Transcribed page contents:
::::::::::

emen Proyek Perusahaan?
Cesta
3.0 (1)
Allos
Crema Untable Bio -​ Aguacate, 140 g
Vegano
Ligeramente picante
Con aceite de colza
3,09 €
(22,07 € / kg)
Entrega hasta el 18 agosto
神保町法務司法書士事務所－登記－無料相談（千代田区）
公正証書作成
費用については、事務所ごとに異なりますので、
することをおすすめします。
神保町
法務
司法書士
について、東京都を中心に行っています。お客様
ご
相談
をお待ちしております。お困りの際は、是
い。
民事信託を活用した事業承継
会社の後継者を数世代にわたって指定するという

::::::::::

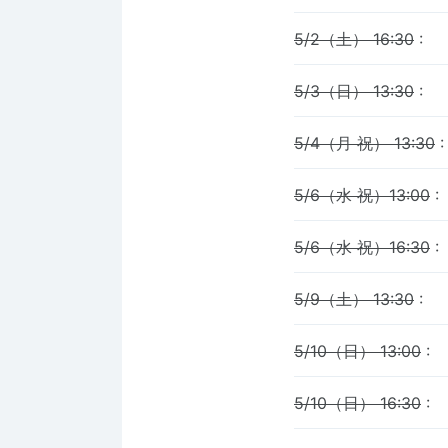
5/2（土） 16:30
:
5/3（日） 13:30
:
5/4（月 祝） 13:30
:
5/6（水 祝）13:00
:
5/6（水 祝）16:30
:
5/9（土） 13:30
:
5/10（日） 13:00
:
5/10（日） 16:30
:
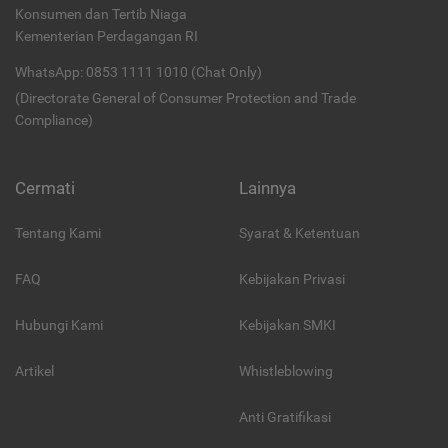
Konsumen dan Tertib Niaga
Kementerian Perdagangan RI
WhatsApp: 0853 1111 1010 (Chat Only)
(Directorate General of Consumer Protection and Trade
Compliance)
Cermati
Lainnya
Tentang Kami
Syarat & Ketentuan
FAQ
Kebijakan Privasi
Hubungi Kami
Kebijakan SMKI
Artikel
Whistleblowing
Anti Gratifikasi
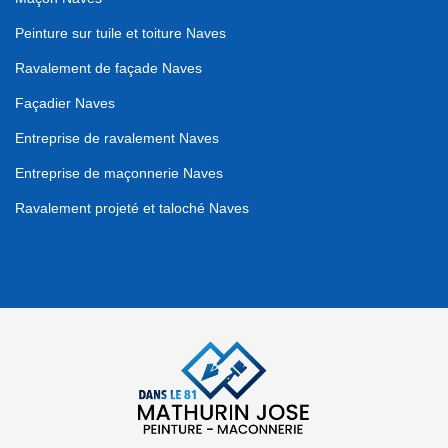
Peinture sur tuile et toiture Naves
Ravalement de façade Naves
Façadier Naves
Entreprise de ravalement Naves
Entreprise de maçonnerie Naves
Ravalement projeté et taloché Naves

::::::::::

● Directions for this task
Arrange the lines as a JSON list of strings, one string per line, starting with the line that contains "5/2（土） 16:30" and continuing through the line that contains "Ravalement projeté et taloché Naves". Omit blank lines and the pictures.

● Exercise answer
[
  "5/2（土） 16:30",
  ":",
  "5/3（日） 13:30",
  ":",
  "5/4（月 祝） 13:30",
  ":",
  "5/6（水 祝）13:00",
  ":",
  "5/6（水 祝）16:30",
  ":",
  "5/9（土） 13:30",
  ":",
  "5/10（日） 13:00",
  ":",
  "5/10（日） 16:30",
  ":",
  "Konsumen dan Tertib Niaga",
  "Kementerian Perdagangan RI",
  "WhatsApp: 0853 1111 1010 (Chat Only)",
  "(Directorate General of Consumer Protection and Trade",
  "Compliance)",
  "Cermati",
  "Lainnya",
  "Tentang Kami",
  "Syarat & Ketentuan",
  "FAQ",
  "Kebijakan Privasi",
  "Hubungi Kami",
  "Kebijakan SMKI",
  "Artikel",
  "Whistleblowing",
  "Anti Gratifikasi",
  "Peinture sur tuile et toiture Naves",
  "Ravalement de façade Naves",
  "Façadier Naves",
  "Entreprise de ravalement Naves",
  "Entreprise de maçonnerie Naves",
  "Ravalement projeté et taloché Naves"
]